Text.
--*--
PSA on Fuse 15 removal
You’re definitely not talking to yourself in this thread!
I’m also actively looking for the best solution to this “problem.”
Before Viezu Tuning reported a potential issue related to pulling fuse 15, no one really knew what the long-term consequences might be. Now, it seems something may have come to light.
At the very least, it’s made us think.
Cars are subject to increasingly strict regulations, which brings the GPF into the picture. It’s a fairly complex system that we don’t fully understand (yet). But it seems the exhaust valves are involved in the process in the F-Type.
Whether pulling fuse 15 directly causes the “exhaust gas solenoid valve” to fail is still unclear.
Is the issue caused by the absence of the fuse itself, which cuts more than just power to the valves? Or is it because the ECU can no longer communicate with the valves?
For example, I know that BMW and Porsche can control the exhaust valves incrementally, from 0% to 100%. And it needs some information…
With no power going to the valves, the ECU obviously doesn’t know what position they’re in.
But if the fuse is in place and there’s power, can the ECU communicate with the valves via an ASR module? Who knows…
I think I’ll follow the same route as DMeister with ordening a ASR-module.
That feels like the best option for me. Because honestly—when the valves are open, the car sounds exactly the way it’s meant to!
I’m also actively looking for the best solution to this “problem.”
Before Viezu Tuning reported a potential issue related to pulling fuse 15, no one really knew what the long-term consequences might be. Now, it seems something may have come to light.
At the very least, it’s made us think.
Cars are subject to increasingly strict regulations, which brings the GPF into the picture. It’s a fairly complex system that we don’t fully understand (yet). But it seems the exhaust valves are involved in the process in the F-Type.
Whether pulling fuse 15 directly causes the “exhaust gas solenoid valve” to fail is still unclear.
Is the issue caused by the absence of the fuse itself, which cuts more than just power to the valves? Or is it because the ECU can no longer communicate with the valves?
For example, I know that BMW and Porsche can control the exhaust valves incrementally, from 0% to 100%. And it needs some information…
With no power going to the valves, the ECU obviously doesn’t know what position they’re in.
But if the fuse is in place and there’s power, can the ECU communicate with the valves via an ASR module? Who knows…
I think I’ll follow the same route as DMeister with ordening a ASR-module.
That feels like the best option for me. Because honestly—when the valves are open, the car sounds exactly the way it’s meant to!
I am still completely confused about how the “burning out solenoid” bit plays in. I don’t feel they made the case on that with the sample size we’re talking about, or the limited “explanation” they’ve offered up to this point. Could be coincidental as far as I’m concerned, unless they have more clarity they’re willing/able to offer.
--*--
Given data.
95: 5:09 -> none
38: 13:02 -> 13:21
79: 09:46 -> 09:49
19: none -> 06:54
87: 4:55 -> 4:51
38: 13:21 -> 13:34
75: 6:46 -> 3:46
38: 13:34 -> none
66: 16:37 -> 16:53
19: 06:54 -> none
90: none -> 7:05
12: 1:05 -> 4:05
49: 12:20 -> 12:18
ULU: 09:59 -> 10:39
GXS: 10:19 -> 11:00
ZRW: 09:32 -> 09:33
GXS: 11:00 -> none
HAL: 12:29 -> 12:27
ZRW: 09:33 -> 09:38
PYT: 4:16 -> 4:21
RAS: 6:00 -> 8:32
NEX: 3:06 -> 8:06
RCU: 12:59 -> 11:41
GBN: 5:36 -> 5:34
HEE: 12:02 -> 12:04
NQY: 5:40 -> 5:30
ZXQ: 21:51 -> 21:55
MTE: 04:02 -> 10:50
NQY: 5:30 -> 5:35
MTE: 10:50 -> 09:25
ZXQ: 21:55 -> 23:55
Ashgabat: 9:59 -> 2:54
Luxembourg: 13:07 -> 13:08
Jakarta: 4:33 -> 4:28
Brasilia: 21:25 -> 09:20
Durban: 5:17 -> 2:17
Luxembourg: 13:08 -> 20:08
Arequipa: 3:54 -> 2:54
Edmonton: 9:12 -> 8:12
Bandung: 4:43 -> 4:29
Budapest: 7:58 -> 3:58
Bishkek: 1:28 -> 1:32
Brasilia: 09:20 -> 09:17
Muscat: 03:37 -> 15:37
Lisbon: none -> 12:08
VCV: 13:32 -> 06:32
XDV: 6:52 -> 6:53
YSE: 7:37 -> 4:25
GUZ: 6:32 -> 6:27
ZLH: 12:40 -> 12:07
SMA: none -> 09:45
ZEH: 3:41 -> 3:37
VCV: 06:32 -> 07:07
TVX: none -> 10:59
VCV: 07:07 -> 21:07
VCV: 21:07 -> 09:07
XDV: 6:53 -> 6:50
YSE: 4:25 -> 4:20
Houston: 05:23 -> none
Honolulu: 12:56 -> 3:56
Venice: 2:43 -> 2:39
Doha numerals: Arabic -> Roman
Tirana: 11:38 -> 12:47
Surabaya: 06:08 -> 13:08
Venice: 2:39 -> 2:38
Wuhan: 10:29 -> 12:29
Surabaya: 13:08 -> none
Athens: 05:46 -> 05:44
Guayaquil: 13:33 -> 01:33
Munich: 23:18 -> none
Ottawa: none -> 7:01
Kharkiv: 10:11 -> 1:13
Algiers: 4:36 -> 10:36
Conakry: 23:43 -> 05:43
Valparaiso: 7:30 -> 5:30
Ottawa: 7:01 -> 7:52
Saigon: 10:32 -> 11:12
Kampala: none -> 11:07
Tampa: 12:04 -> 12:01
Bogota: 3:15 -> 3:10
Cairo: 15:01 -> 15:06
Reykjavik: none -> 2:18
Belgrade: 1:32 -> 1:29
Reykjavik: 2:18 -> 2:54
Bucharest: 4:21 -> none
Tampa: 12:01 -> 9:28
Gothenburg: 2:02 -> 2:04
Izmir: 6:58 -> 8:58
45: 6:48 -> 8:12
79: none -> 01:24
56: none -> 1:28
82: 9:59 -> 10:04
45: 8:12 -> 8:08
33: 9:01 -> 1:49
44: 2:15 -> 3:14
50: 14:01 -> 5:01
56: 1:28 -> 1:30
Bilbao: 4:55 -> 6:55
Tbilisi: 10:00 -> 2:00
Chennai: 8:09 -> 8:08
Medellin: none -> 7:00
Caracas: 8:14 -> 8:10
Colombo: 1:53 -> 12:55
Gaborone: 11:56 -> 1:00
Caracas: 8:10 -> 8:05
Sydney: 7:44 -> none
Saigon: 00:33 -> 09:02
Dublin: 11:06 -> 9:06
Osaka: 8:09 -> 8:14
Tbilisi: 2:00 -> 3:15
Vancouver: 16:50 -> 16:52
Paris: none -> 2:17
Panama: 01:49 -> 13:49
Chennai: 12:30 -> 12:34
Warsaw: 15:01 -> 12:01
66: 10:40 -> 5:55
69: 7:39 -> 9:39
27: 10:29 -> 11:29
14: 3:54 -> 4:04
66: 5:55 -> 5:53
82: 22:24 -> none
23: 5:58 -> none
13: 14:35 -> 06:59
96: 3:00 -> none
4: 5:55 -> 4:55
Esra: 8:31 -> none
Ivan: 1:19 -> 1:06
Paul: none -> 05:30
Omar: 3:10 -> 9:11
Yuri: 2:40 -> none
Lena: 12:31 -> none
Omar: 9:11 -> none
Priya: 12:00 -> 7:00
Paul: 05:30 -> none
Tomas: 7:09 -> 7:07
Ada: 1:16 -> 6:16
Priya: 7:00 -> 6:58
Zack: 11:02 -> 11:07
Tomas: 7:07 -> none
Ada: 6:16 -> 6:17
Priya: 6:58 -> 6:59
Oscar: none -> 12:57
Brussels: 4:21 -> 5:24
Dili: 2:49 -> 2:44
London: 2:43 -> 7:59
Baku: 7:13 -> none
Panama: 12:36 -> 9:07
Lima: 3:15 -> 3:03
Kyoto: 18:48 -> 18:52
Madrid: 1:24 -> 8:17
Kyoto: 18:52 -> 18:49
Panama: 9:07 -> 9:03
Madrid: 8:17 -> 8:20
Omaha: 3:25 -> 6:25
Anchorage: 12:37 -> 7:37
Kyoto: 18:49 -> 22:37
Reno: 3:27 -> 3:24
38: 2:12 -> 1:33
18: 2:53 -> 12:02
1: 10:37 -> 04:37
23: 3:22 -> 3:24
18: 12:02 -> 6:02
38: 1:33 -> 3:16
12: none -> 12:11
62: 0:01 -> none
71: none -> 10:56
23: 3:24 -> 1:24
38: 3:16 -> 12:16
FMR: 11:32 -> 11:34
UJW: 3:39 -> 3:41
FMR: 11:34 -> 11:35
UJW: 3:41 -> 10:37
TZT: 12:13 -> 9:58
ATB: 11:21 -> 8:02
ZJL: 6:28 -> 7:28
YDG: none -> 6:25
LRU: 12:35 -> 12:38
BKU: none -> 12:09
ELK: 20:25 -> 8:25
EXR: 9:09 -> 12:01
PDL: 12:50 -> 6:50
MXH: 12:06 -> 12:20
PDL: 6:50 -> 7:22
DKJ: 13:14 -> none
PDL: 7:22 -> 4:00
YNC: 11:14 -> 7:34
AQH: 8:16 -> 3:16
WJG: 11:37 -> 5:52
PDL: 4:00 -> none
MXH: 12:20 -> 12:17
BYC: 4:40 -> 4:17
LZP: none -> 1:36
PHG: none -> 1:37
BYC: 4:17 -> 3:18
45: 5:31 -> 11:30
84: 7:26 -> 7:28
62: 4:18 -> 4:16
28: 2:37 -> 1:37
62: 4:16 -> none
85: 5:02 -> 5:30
--*--
What you will do.
a. In the fuse 15 post, which two carmakers can control the exhaust valves incrementally from 0% to 100%?
b. Copy the rows word for word, starting at the first row and ending at the line that contains "Reykjavik: 2:18 -> 2:54".
The rows are unrelated to the fuse 15 post.

Exercise results.
a. BMW and Porsche.

b.
95: 5:09 -> none
38: 13:02 -> 13:21
79: 09:46 -> 09:49
19: none -> 06:54
87: 4:55 -> 4:51
38: 13:21 -> 13:34
75: 6:46 -> 3:46
38: 13:34 -> none
66: 16:37 -> 16:53
19: 06:54 -> none
90: none -> 7:05
12: 1:05 -> 4:05
49: 12:20 -> 12:18
ULU: 09:59 -> 10:39
GXS: 10:19 -> 11:00
ZRW: 09:32 -> 09:33
GXS: 11:00 -> none
HAL: 12:29 -> 12:27
ZRW: 09:33 -> 09:38
PYT: 4:16 -> 4:21
RAS: 6:00 -> 8:32
NEX: 3:06 -> 8:06
RCU: 12:59 -> 11:41
GBN: 5:36 -> 5:34
HEE: 12:02 -> 12:04
NQY: 5:40 -> 5:30
ZXQ: 21:51 -> 21:55
MTE: 04:02 -> 10:50
NQY: 5:30 -> 5:35
MTE: 10:50 -> 09:25
ZXQ: 21:55 -> 23:55
Ashgabat: 9:59 -> 2:54
Luxembourg: 13:07 -> 13:08
Jakarta: 4:33 -> 4:28
Brasilia: 21:25 -> 09:20
Durban: 5:17 -> 2:17
Luxembourg: 13:08 -> 20:08
Arequipa: 3:54 -> 2:54
Edmonton: 9:12 -> 8:12
Bandung: 4:43 -> 4:29
Budapest: 7:58 -> 3:58
Bishkek: 1:28 -> 1:32
Brasilia: 09:20 -> 09:17
Muscat: 03:37 -> 15:37
Lisbon: none -> 12:08
VCV: 13:32 -> 06:32
XDV: 6:52 -> 6:53
YSE: 7:37 -> 4:25
GUZ: 6:32 -> 6:27
ZLH: 12:40 -> 12:07
SMA: none -> 09:45
ZEH: 3:41 -> 3:37
VCV: 06:32 -> 07:07
TVX: none -> 10:59
VCV: 07:07 -> 21:07
VCV: 21:07 -> 09:07
XDV: 6:53 -> 6:50
YSE: 4:25 -> 4:20
Houston: 05:23 -> none
Honolulu: 12:56 -> 3:56
Venice: 2:43 -> 2:39
Doha numerals: Arabic -> Roman
Tirana: 11:38 -> 12:47
Surabaya: 06:08 -> 13:08
Venice: 2:39 -> 2:38
Wuhan: 10:29 -> 12:29
Surabaya: 13:08 -> none
Athens: 05:46 -> 05:44
Guayaquil: 13:33 -> 01:33
Munich: 23:18 -> none
Ottawa: none -> 7:01
Kharkiv: 10:11 -> 1:13
Algiers: 4:36 -> 10:36
Conakry: 23:43 -> 05:43
Valparaiso: 7:30 -> 5:30
Ottawa: 7:01 -> 7:52
Saigon: 10:32 -> 11:12
Kampala: none -> 11:07
Tampa: 12:04 -> 12:01
Bogota: 3:15 -> 3:10
Cairo: 15:01 -> 15:06
Reykjavik: none -> 2:18
Belgrade: 1:32 -> 1:29
Reykjavik: 2:18 -> 2:54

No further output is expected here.